(ASSIGNED TASK):
Present the text lines of all the records below as a numbered list, leaving out the blank lines and the pictures.
[[ RECORDED INFORMATION open ]]
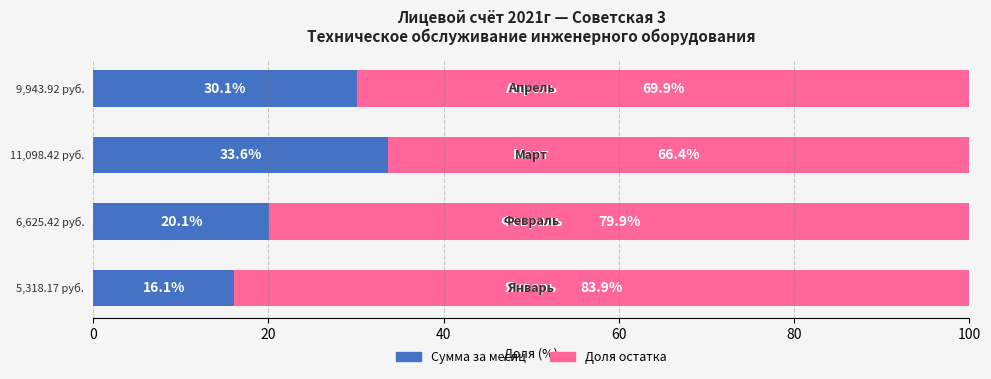

How many categories are shown in the chart?

4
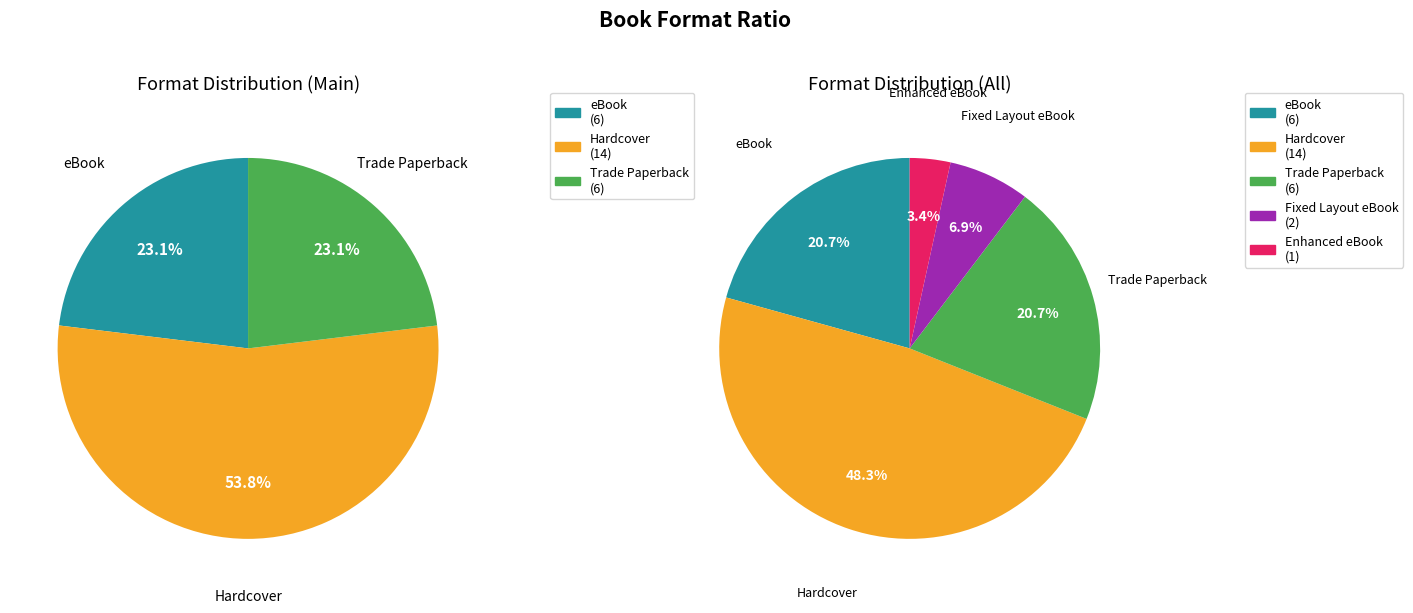

Between Fixed Layout eBook and Enhanced eBook, which is larger?

Fixed Layout eBook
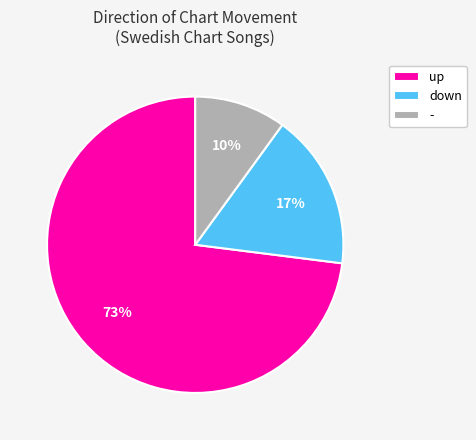

Is up the majority of the pie?

Yes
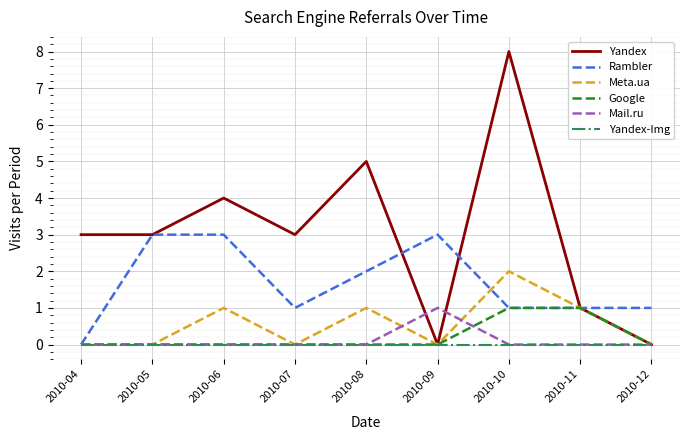

The Yandex-Img series shows 0 at 2010-12. True or false?

True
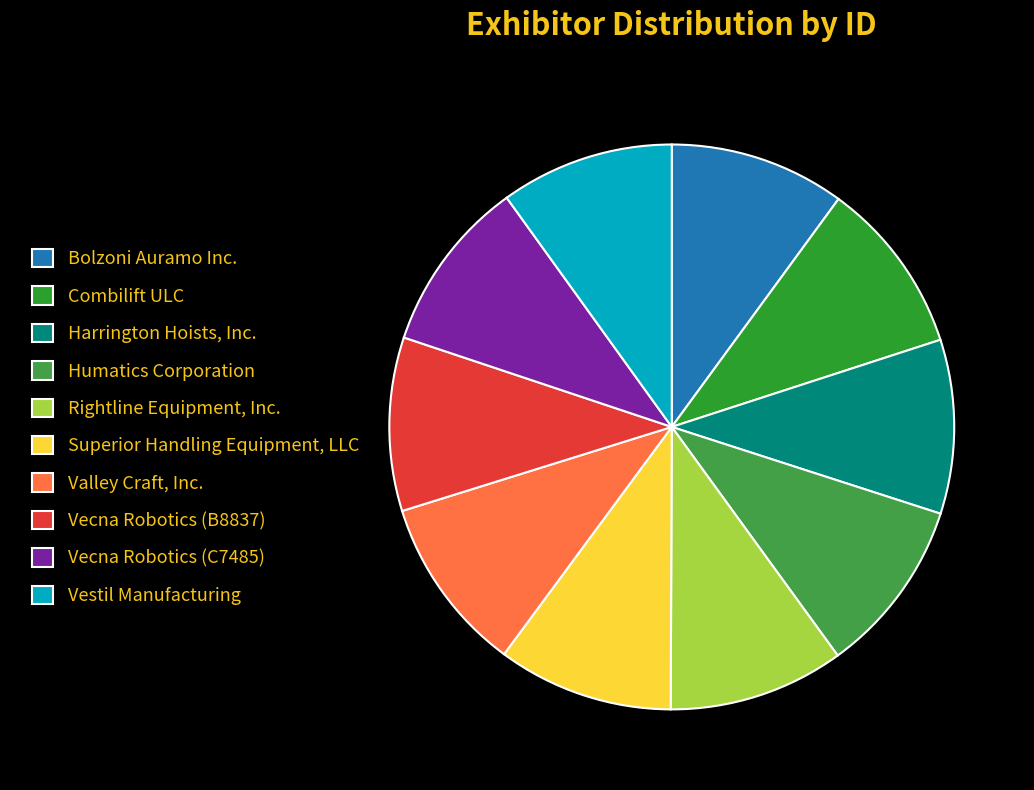

Is it true that Vecna Robotics (C7485) is 1% of the pie?

False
[[ RECORDED INFORMATION closed ]]
(SOLUTION FOR THIS TASK):
1. How many categories are shown in the chart?
2. 4
3. Between Fixed Layout eBook and Enhanced eBook, which is larger?
4. Fixed Layout eBook
5. Is up the majority of the pie?
6. Yes
7. The Yandex-Img series shows 0 at 2010-12. True or false?
8. True
9. Is it true that Vecna Robotics (C7485) is 1% of the pie?
10. False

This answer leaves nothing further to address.